►

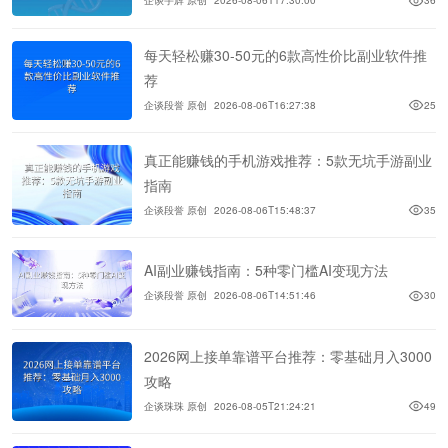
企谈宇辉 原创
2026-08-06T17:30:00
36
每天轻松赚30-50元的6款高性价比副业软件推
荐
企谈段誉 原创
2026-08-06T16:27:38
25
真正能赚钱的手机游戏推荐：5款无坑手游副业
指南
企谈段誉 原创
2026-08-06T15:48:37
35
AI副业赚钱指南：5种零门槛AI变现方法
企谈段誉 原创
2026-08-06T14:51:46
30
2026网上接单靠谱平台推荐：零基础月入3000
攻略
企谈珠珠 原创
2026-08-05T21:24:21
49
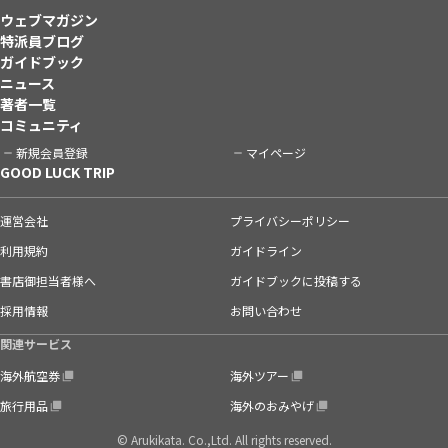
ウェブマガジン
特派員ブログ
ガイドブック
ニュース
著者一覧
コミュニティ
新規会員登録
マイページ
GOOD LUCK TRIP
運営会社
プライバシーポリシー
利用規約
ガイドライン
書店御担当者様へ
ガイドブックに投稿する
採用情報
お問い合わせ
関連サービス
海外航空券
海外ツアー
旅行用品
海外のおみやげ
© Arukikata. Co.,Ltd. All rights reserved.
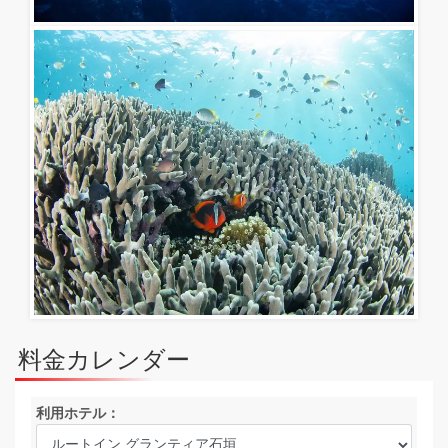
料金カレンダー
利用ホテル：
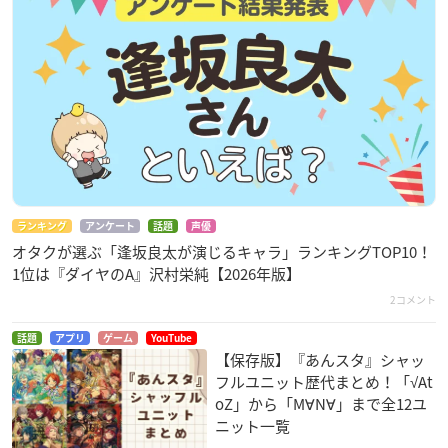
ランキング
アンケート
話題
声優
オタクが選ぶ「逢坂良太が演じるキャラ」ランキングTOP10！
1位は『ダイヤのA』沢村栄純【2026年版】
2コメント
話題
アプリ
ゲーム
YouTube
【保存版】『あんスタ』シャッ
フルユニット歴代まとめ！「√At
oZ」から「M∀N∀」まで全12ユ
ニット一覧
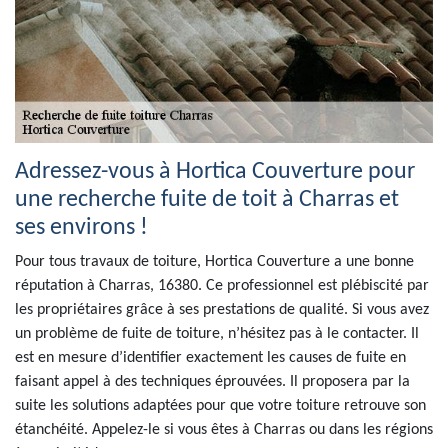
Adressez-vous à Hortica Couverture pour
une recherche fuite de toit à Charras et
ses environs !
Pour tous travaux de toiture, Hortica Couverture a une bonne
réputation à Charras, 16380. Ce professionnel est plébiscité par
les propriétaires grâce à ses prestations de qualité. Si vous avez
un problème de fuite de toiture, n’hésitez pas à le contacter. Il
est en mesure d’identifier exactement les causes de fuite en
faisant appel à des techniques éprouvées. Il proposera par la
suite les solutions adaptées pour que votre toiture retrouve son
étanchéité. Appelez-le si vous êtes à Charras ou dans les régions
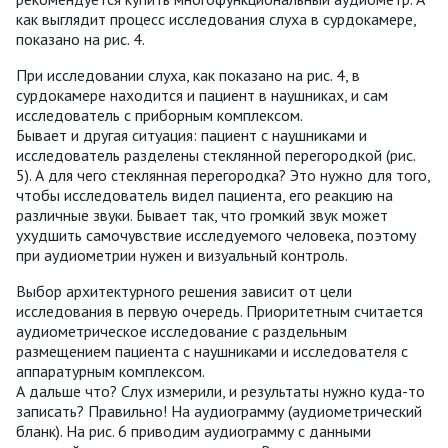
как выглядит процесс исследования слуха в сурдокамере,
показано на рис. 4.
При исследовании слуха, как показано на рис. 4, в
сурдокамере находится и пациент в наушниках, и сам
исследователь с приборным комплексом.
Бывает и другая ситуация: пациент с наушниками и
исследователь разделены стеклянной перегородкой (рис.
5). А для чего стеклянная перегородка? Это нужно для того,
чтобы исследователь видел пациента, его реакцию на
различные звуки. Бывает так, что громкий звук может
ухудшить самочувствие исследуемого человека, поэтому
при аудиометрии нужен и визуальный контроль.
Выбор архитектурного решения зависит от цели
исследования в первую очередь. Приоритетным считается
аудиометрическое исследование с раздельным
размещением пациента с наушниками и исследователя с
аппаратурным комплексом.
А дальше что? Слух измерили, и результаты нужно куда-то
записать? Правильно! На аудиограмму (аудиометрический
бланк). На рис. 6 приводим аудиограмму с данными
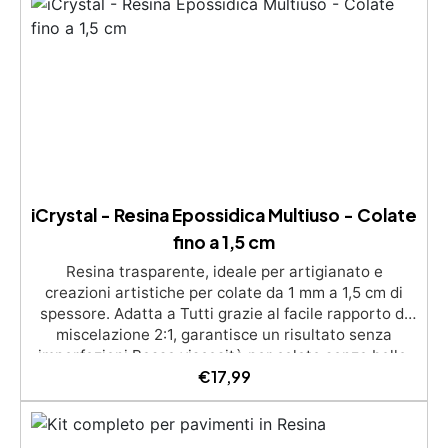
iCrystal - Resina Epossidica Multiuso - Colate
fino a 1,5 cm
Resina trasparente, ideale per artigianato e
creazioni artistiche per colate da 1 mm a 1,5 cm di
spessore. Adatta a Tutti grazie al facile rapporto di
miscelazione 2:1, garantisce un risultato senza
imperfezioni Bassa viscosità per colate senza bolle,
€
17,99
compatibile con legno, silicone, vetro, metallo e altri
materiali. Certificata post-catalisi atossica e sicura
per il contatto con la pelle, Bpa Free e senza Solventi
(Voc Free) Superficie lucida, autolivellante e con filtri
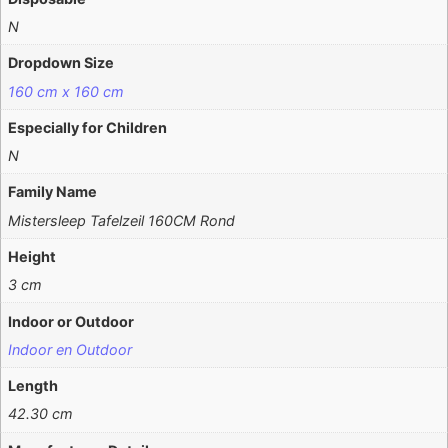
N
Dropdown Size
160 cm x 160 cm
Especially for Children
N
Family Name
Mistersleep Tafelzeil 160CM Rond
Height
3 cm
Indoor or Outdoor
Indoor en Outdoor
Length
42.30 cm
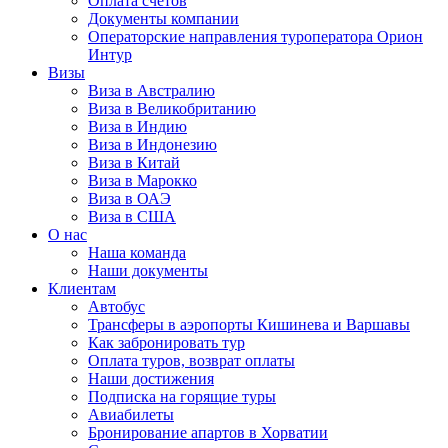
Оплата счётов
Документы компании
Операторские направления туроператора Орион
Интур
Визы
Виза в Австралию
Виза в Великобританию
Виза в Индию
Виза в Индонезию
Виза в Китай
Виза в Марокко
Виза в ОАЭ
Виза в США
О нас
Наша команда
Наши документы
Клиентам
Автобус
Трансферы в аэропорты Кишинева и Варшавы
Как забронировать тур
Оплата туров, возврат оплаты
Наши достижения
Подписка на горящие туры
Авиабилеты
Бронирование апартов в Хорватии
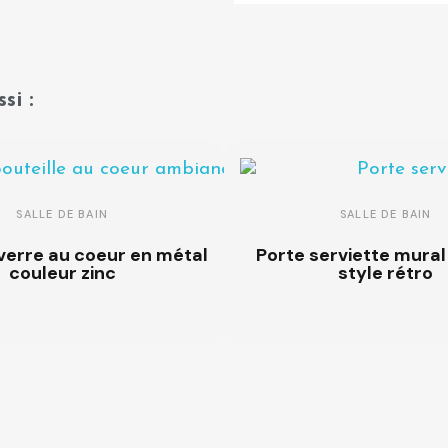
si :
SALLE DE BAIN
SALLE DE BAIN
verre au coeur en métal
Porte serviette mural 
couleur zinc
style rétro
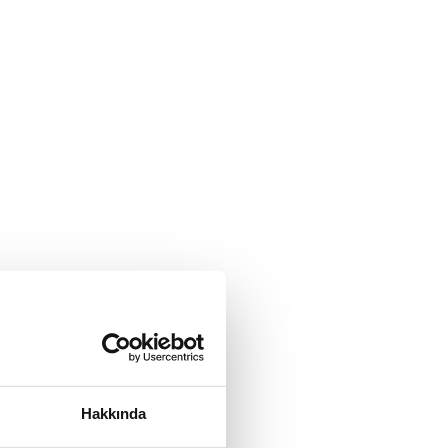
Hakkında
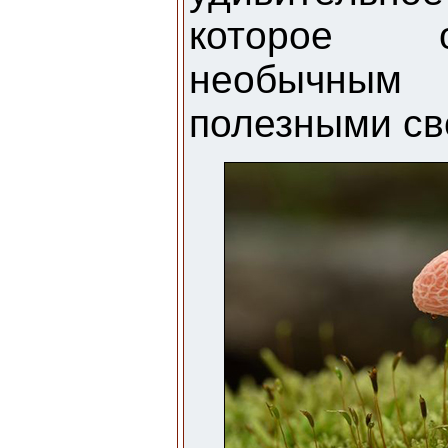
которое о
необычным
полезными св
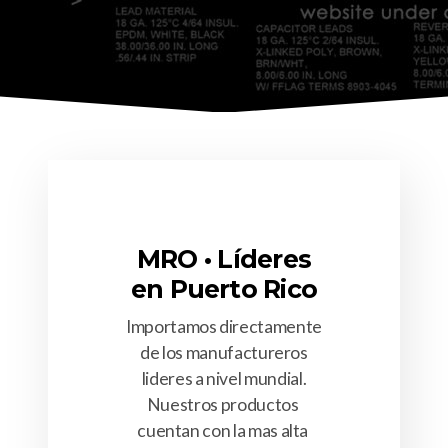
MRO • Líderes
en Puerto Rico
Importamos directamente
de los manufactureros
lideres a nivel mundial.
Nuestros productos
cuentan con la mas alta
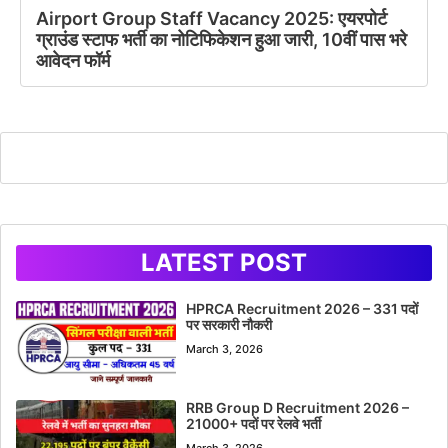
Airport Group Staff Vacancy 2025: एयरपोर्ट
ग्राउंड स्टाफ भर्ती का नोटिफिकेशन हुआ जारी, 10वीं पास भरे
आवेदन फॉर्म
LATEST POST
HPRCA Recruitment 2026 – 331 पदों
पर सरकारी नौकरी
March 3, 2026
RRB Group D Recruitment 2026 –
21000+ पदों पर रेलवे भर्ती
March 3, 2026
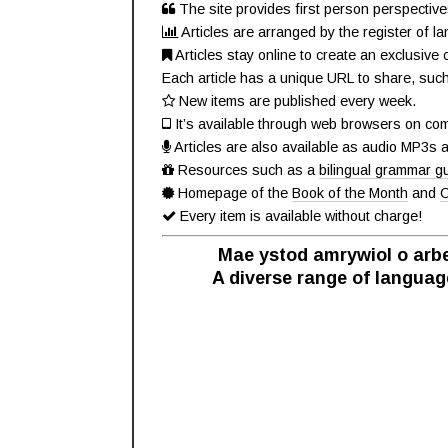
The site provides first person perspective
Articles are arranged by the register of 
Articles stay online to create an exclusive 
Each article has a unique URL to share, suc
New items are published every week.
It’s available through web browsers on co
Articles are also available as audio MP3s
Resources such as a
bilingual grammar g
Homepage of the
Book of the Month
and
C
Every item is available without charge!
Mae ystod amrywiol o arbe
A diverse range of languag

◄

◆ TASK OBJECTIVE: Say how many lines of the data above include the word "Оплата", and add nothing further.

◆ SOLUTION FOR THIS EXERCISE: 2